Classical electromagnetism is linear, so solutions just add up. Light can't "press" other light out of the ball (unless you reach intensities where you have to consider the quantum field theory effect of photon-photon scattering – but that would require incredibly intense field strengths).
But even long before you run into trouble: The light you shine in will always reach your aperture again after some time. You can see this from a simple ray optics argument: Assume you shine in a ray of light into the cavity. There will be a plane through the center of the sphere and the ray of light. All reflected rays will lie within that plane, because the surface of the sphere is perpendicular to a plane through the origin.
So it reduces to the 2d problem of a ray reflecting of a circle. Either the angle of incidence is commensurable with $2\pi$, then it will reach exactly the aperture after some time, or it is not – then it will come arbitrarily close to the aperture after some time (this is a basic property of the real numbers). As your aperture will have some finite size the ray will leave the aperture again.

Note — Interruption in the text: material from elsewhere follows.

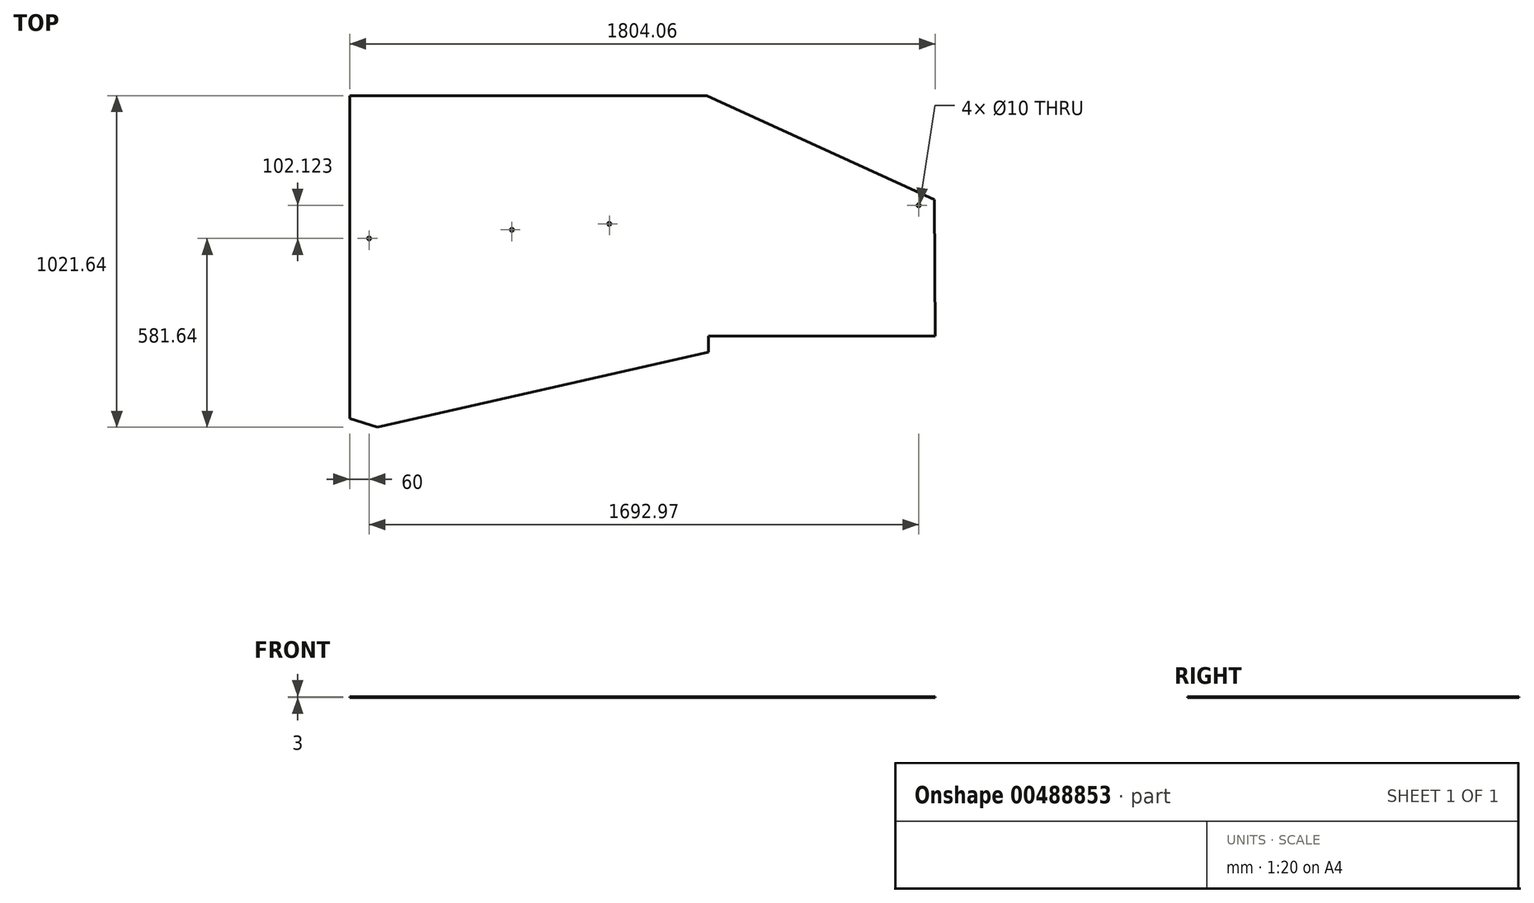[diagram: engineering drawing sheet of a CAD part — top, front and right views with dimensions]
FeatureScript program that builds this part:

In summary, there is simply no way to couple a ray into the sphere in a way, that keeps the light within the sphere beyond some finite time.
With wave-optics it gets even worse, since you have diffraction, so the smaller you get your aperture, the worse the ray optics approximation will get (but not in a way that helps your idea): The wave-front will spread and you can't keep a lot of your light close to such a "many-reflections" path.

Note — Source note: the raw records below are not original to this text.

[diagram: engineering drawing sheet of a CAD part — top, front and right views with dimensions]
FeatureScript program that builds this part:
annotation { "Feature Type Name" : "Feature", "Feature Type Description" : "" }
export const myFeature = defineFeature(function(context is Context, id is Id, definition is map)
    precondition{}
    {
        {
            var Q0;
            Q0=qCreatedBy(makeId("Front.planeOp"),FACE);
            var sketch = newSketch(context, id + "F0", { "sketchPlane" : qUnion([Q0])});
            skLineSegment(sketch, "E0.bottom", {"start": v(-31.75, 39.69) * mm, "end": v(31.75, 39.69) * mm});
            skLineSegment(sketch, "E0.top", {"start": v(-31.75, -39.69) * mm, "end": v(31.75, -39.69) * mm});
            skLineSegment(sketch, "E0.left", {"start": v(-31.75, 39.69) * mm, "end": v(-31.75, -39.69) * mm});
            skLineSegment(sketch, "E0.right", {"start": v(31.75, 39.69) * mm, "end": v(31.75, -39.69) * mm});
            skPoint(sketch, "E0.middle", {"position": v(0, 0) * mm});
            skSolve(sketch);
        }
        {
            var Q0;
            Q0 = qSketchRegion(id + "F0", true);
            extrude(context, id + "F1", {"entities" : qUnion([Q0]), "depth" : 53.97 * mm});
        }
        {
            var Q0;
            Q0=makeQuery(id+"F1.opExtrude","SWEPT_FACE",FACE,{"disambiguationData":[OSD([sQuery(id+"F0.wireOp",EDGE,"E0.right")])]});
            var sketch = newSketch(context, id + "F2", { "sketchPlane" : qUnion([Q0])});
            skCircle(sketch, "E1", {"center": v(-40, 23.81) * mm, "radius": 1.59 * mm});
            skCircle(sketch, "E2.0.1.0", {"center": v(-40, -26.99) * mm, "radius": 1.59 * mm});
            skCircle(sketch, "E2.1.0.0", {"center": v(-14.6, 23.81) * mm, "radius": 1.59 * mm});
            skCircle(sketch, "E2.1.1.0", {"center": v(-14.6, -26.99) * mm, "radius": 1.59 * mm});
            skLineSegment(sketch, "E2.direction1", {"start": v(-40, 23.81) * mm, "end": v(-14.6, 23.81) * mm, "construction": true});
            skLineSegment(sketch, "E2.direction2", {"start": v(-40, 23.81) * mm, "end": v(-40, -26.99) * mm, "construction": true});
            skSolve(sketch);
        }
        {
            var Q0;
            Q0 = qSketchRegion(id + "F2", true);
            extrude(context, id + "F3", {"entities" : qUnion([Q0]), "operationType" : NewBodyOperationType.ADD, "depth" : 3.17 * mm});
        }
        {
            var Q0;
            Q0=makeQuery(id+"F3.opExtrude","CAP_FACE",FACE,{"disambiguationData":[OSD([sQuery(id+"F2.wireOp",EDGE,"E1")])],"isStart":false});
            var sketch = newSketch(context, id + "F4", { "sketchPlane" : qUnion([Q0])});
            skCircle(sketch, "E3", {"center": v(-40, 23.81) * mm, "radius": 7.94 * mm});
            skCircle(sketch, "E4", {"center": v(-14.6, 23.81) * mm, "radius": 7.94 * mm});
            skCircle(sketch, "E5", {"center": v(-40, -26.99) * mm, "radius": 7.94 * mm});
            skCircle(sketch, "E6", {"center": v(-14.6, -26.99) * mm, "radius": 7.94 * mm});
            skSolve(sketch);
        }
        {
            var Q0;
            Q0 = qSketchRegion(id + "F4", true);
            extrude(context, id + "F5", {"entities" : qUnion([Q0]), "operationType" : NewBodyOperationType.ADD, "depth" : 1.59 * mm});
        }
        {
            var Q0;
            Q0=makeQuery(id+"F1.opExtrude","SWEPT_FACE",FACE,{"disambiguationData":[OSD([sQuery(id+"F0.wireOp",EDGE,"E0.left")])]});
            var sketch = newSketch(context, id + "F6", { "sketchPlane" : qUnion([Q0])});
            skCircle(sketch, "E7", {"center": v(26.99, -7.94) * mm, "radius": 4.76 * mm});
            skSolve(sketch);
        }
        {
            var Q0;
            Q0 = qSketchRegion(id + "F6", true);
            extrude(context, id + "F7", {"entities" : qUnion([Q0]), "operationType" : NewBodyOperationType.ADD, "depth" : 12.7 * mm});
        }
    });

So the average light intensity in the sphere will approach some limit point, where the same amount of radiation goes out as goes in. Not because the light pushes back, but simple due to the propagation of the light allowing no paths that keep the light within the sphere indefinitely.
The question also discusses the scenario of closing the aperture while some light is within the sphere. Assuming perfect conditions not achievable in nature when you open it again the light will exit again. The problem being that this doesn't work in reality as the mirrors won't be perfect and a switchable mirror even less so.
Similar setups to your sphere are used in real optical setups. They are called optical cavities. In some quantum optics experiments they are even used to store emitted photons for some time in a confined space (but not in the sense of putting them in and retrieving them later, rather in the sense of keeping them around and confined to increase the probability of some interaction).
A simple example of the application of optical cavities is a Fabry-Pérot interferometer is a cavity where the mirrors allow partial transmission. By using multiple internal reflection you get a much narrower interference peaks compared to a setup where you split up the beam in two and let those interfere. So in a way, light stored in a cavity is use there to allow interference of multiple reflections of the same signal.
Lasers also use optical cavities (however the medium in the cavity emits light itself) and each emitted photon statistically makes several round trips in the cavity before it leaves through the partially reflective end.